I am training an actor-critic model in a reinforcement learning environment which processes observations in a shared hidden module before passing the data to the policy and value heads as shown in this diagram.

The PyTorch documentation for ClipPPOLoss indicates that you can train these kinds of networks in the following way:

If the actor and the value function share parameters, one can avoid calling the common module multiple times by passing only the head of the value network to the PPO loss module:

common = SomeModule(in_keys=["observation"], out_keys=["hidden"])
actor_head = SomeActor(in_keys=["hidden"])
value_head = SomeValue(in_keys=["hidden"])
# first option, with 2 calls on the common module
model = ActorCriticOperator(common, actor_head, value_head)
loss_module = PPOLoss(model.get_policy_operator(), model.get_value_operator())
# second option, with a single call to the common module
loss_module = PPOLoss(ProbabilisticTensorDictSequential(model, actor_head), value_head)

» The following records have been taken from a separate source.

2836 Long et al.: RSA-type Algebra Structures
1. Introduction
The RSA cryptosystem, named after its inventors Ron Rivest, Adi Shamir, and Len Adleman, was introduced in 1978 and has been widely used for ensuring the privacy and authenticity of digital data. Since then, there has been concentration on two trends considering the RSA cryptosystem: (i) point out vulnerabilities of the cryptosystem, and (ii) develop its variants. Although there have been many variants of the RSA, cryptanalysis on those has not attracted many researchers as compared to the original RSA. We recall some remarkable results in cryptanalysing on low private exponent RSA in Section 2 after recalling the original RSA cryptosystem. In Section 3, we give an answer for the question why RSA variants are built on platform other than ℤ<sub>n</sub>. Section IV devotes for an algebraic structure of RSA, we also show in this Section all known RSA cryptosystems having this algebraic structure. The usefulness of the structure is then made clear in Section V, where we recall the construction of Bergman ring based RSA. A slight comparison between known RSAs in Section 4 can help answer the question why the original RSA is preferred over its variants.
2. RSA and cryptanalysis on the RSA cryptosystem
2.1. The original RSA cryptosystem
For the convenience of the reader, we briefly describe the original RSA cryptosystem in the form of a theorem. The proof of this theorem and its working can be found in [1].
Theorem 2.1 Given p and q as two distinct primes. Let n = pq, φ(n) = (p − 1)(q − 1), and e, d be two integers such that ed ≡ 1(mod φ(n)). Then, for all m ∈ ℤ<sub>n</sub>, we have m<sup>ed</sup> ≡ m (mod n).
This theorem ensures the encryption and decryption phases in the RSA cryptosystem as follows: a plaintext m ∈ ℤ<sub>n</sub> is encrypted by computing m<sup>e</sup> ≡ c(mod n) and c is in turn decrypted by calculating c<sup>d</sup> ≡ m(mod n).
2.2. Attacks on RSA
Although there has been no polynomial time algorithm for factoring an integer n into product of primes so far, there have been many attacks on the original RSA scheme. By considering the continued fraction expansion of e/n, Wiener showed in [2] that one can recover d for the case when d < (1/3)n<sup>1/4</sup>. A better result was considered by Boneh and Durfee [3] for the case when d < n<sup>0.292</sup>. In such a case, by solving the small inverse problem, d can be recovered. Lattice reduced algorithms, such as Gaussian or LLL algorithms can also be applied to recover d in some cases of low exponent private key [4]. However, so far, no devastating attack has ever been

I am trying to implement the second option, using TorchRL’s Generalized Advantage Estimation as the loss_module.value_estimator. Using the model as defined above works fine for filling up a SyncDataCollector with frames, but I’m running into issues with calculating the advantage on each training iteration, after the batch has been sampled.

with torch.no_grad():
    GAE(
            tensordict_data,
            params=loss_module.critic_network_params,
            target_params=loss_module.target_critic_network_params,
        )

Even though the collected tensordict_data contains the hidden key, value_head is being fed this empty input:

(NonTensorData(
    data=None,
    batch_size=torch.Size([]),
    device=None,
    is_shared=False),)

I’ve traced the error to GAE calling the _call_value_nets() function in the linked documentation above; this function is searching for the "hidden" key in the current frame (which is present) as well as in the nested ("next", "hidden") value. This produces the empty input because the "hidden" key has not been defined in "next". I tried to get around this by setting the “target parameters” to None, and shifted=True:

loss_module.make_value_estimator(
    ValueEstimators.GAE, gamma=gamma, lmbda=lmbda, shifted=True
)

GAE(
   tensordict_data,
   params=loss_module.critic_network_params,
   target_params=None,
   )

But this throws the error

 KeyError: "got keys {'hidden', 'state_value'} and set() which are incompatible

Is there a way to define hidden in next, or is there something that I’m missing to implement PPO with shared actor/critic parameters?